Última
parte do discurso do Papa Francisco no
encontro com o Comité de Coordenação do Celam no Centro de Estudos do Sumaré…
Nota: Clareza e fundamentação q. b. no
«ver, julgar e agir». Obviamente que as referências circunstanciais são
aplicadas à América Latina, mas depois de lermos serve como uma luva para a
Igreja na Europa, no mundo, na Diocese, na Paróquia, no grupo ou movimento qualquer…
Que estes desafios nos toquem a todos!
Algumas orientações eclesiológicas
1. O discipulado-missionário que Aparecida propôs às Igrejas da América
Latina e do Caribe é o caminho que Deus quer para “hoje”. Toda a projeção
utópica (para o futuro) ou restauracionista (para o passado) não é do espírito
bom. Deus é real e se manifesta no “hoje”. A sua presença, no passado, se nos
oferece como “memória” da saga de salvação realizada quer em seu povo quer em
cada um de nós; no futuro, se nos oferece como “promessa” e esperança. No
passado, Deus esteve lá e deixou sua marca: a memória nos ajuda encontrá-lo; no
futuro, é apenas promessa... e não está nos mil e um “futuríveis”. O “hoje” é o
que mais se parece com a eternidade; mais ainda: o “hoje” é uma centelha de
eternidade. No “hoje”, se joga a vida eterna.

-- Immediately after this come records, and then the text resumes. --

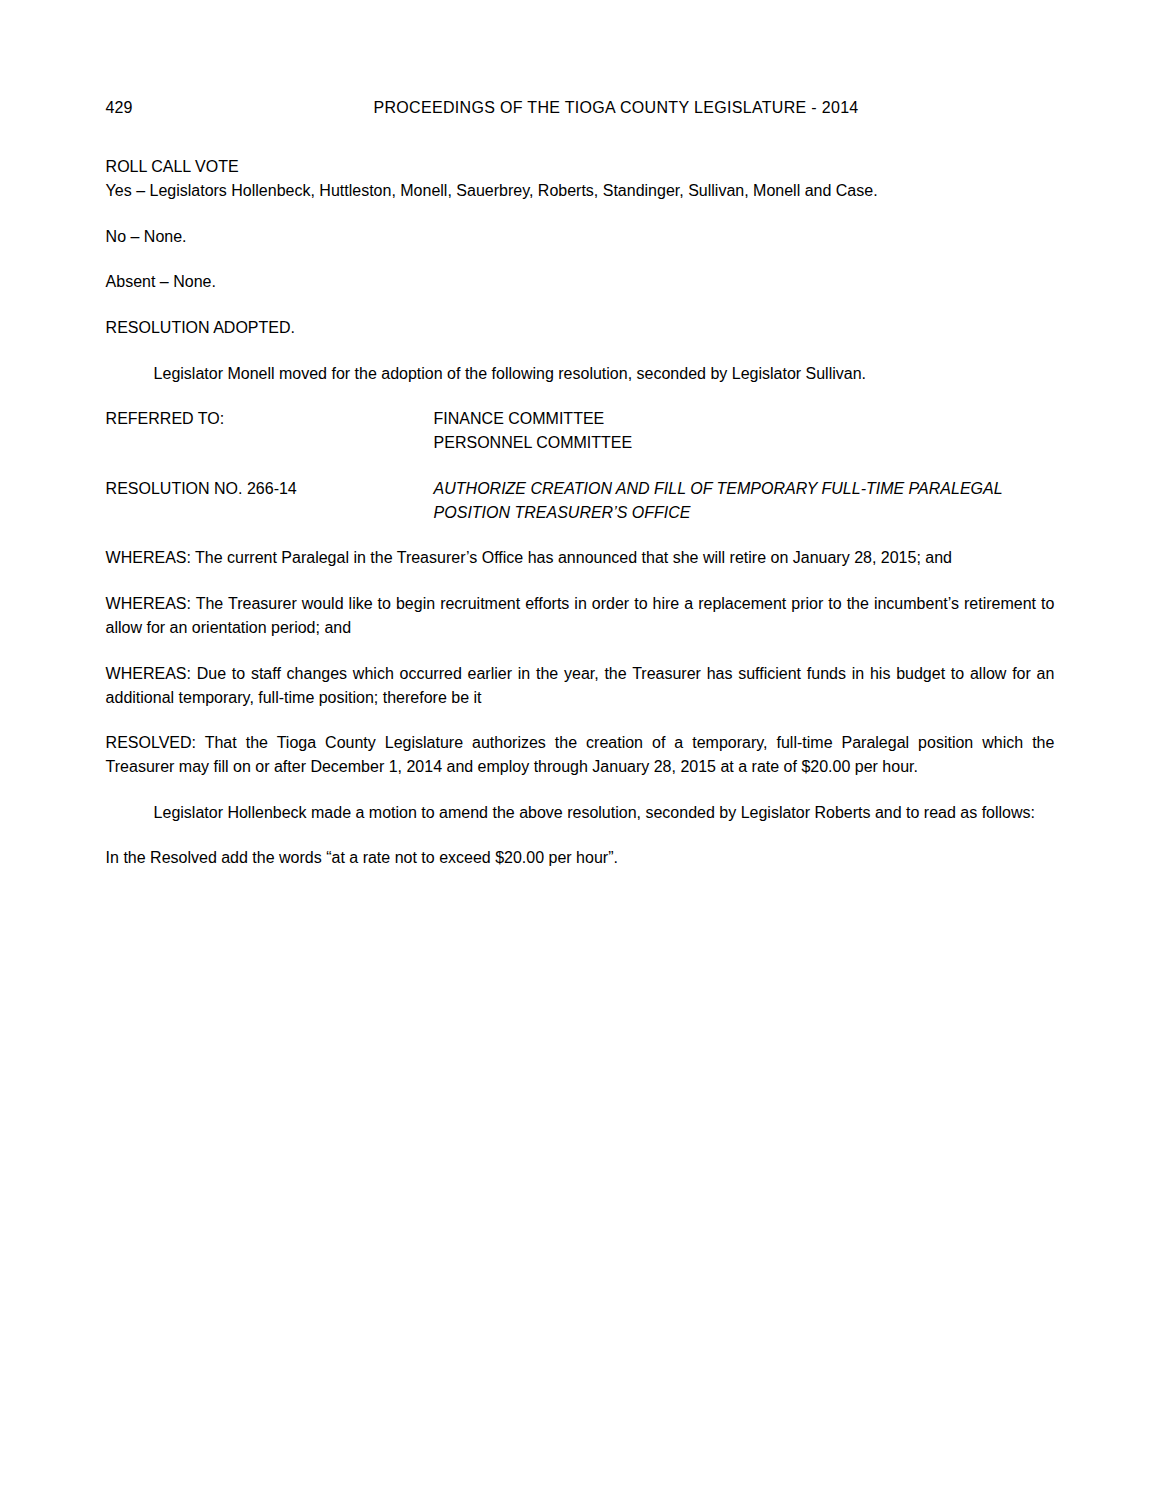429
PROCEEDINGS OF THE TIOGA COUNTY LEGISLATURE - 2014
ROLL CALL VOTE
Yes – Legislators Hollenbeck, Huttleston, Monell, Sauerbrey, Roberts, Standinger, Sullivan, Monell and Case.
No – None.
Absent – None.
RESOLUTION ADOPTED.
Legislator Monell moved for the adoption of the following resolution, seconded by Legislator Sullivan.
REFERRED TO:
FINANCE COMMITTEE
PERSONNEL COMMITTEE
RESOLUTION NO. 266-14
AUTHORIZE CREATION AND FILL OF TEMPORARY FULL-TIME PARALEGAL POSITION TREASURER’S OFFICE
WHEREAS: The current Paralegal in the Treasurer’s Office has announced that she will retire on January 28, 2015; and
WHEREAS: The Treasurer would like to begin recruitment efforts in order to hire a replacement prior to the incumbent’s retirement to allow for an orientation period; and
WHEREAS: Due to staff changes which occurred earlier in the year, the Treasurer has sufficient funds in his budget to allow for an additional temporary, full-time position; therefore be it
RESOLVED: That the Tioga County Legislature authorizes the creation of a temporary, full-time Paralegal position which the Treasurer may fill on or after December 1, 2014 and employ through January 28, 2015 at a rate of $20.00 per hour.
Legislator Hollenbeck made a motion to amend the above resolution, seconded by Legislator Roberts and to read as follows:
In the Resolved add the words “at a rate not to exceed $20.00 per hour”.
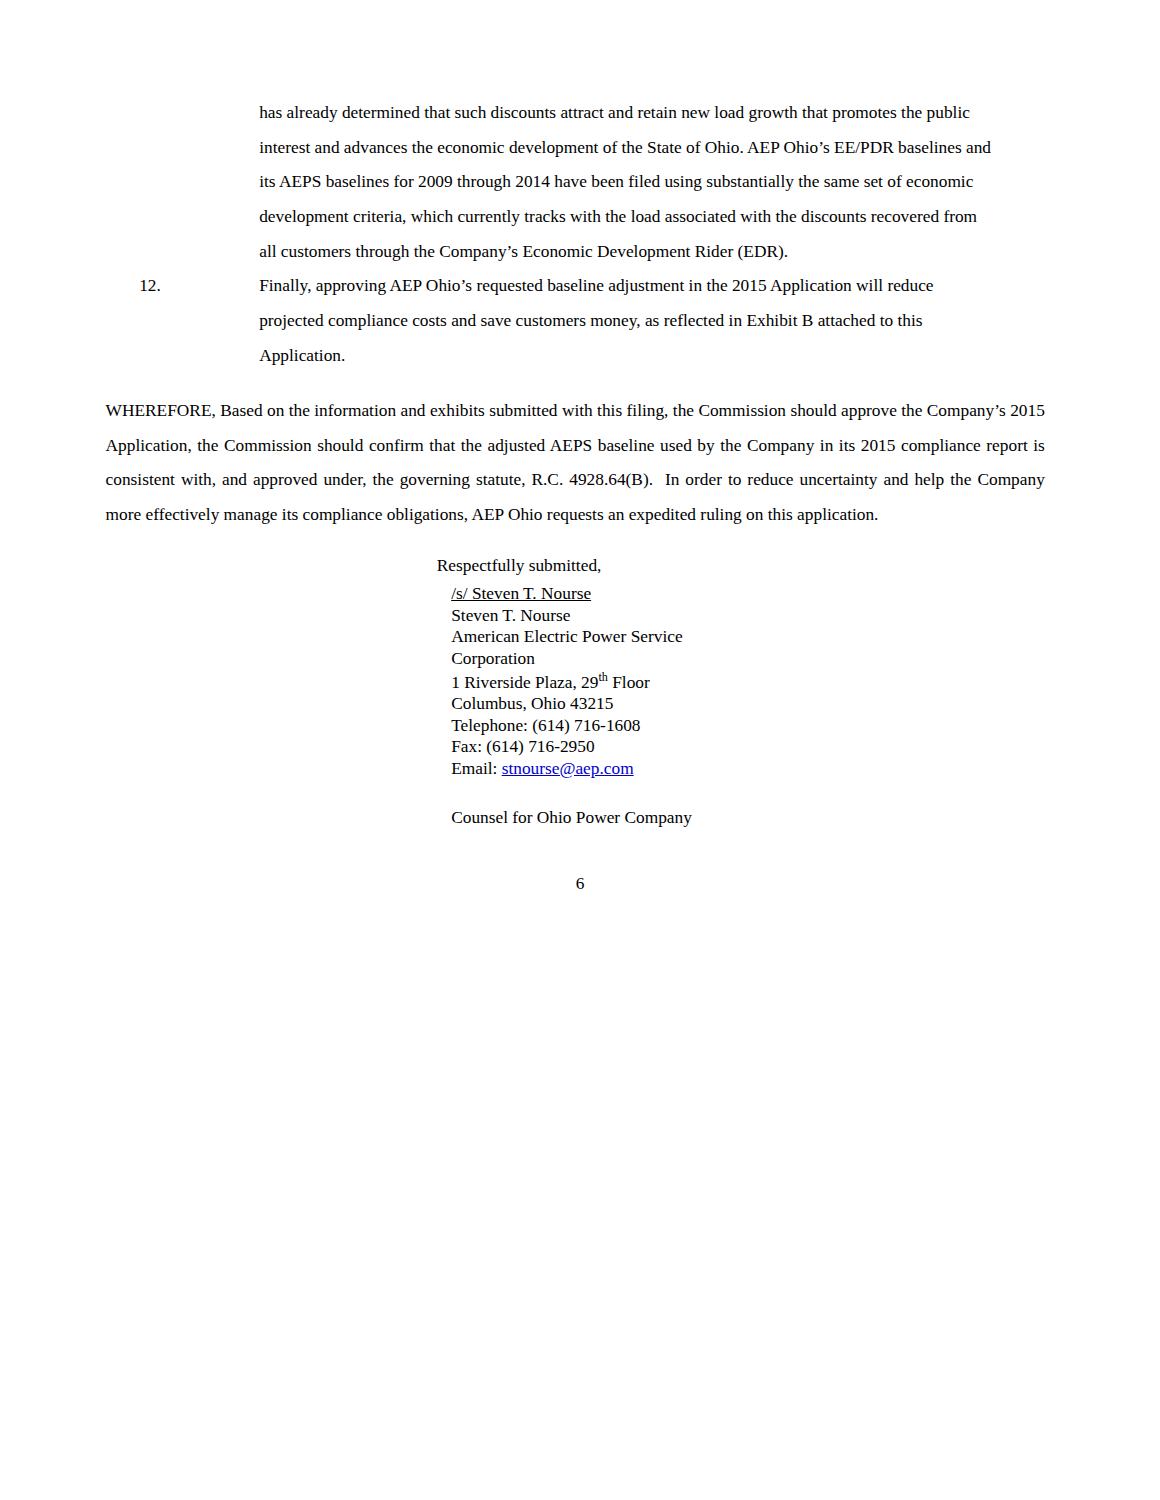has already determined that such discounts attract and retain new load growth that promotes the public interest and advances the economic development of the State of Ohio. AEP Ohio’s EE/PDR baselines and its AEPS baselines for 2009 through 2014 have been filed using substantially the same set of economic development criteria, which currently tracks with the load associated with the discounts recovered from all customers through the Company’s Economic Development Rider (EDR).
12. Finally, approving AEP Ohio’s requested baseline adjustment in the 2015 Application will reduce projected compliance costs and save customers money, as reflected in Exhibit B attached to this Application.
WHEREFORE, Based on the information and exhibits submitted with this filing, the Commission should approve the Company’s 2015 Application, the Commission should confirm that the adjusted AEPS baseline used by the Company in its 2015 compliance report is consistent with, and approved under, the governing statute, R.C. 4928.64(B). In order to reduce uncertainty and help the Company more effectively manage its compliance obligations, AEP Ohio requests an expedited ruling on this application.
Respectfully submitted,
/s/ Steven T. Nourse
Steven T. Nourse
American Electric Power Service
Corporation
1 Riverside Plaza, 29th Floor
Columbus, Ohio 43215
Telephone: (614) 716-1608
Fax: (614) 716-2950
Email: stnourse@aep.com
Counsel for Ohio Power Company
6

O discipulado missionário é vocação: chamada e
convite. Acontece em um “hoje”, mas “em tensão”. Não existe o discipulado
missionário estático. O discípulo missionário não pode possuir-se a si mesmo; a
sua imanência está em tensão para a transcendência do discipulado e para a
transcendência da missão. Não admite a autorreferencialidade: ou refere-se a
Jesus Cristo ou refere-se às pessoas a quem deve levar o anúncio dele. Sujeito
que se transcende. Sujeito projetado para o encontro: o encontro com o Mestre
(que nos unge discípulos) e o encontro com os homens que esperam o anúncio.
Por isso, gosto de dizer que a posição do discípulo
missionário não é uma posição de centro, mas de periferias: vive em tensão para
as periferias... incluindo as da eternidade no encontro com Jesus Cristo. No
anúncio evangélico, falar de “periferias existenciais” descentraliza e,
habitualmente, temos medo de sair do centro. O discípulo-missionário é um
descentrado: o centro é Jesus Cristo, que convoca e envia. O discípulo é
enviado para as periferias existenciais.
2. A Igreja é instituição, mas, quando se erige em “centro”, se funcionaliza
e, pouco a pouco, se transforma em uma ONG. Então, a Igreja pretende ter luz
própria e deixa de ser aquele “mysterium lunae” de que nos falavam os Santos
Padres.
Torna-se cada vez mais autorreferencial, e se enfraquece a sua necessidade de
ser missionária. De “Instituição” se transforma em “Obra”. Deixa de ser Esposa,
para acabar sendo Administradora; de Servidora se transforma em “Controladora”.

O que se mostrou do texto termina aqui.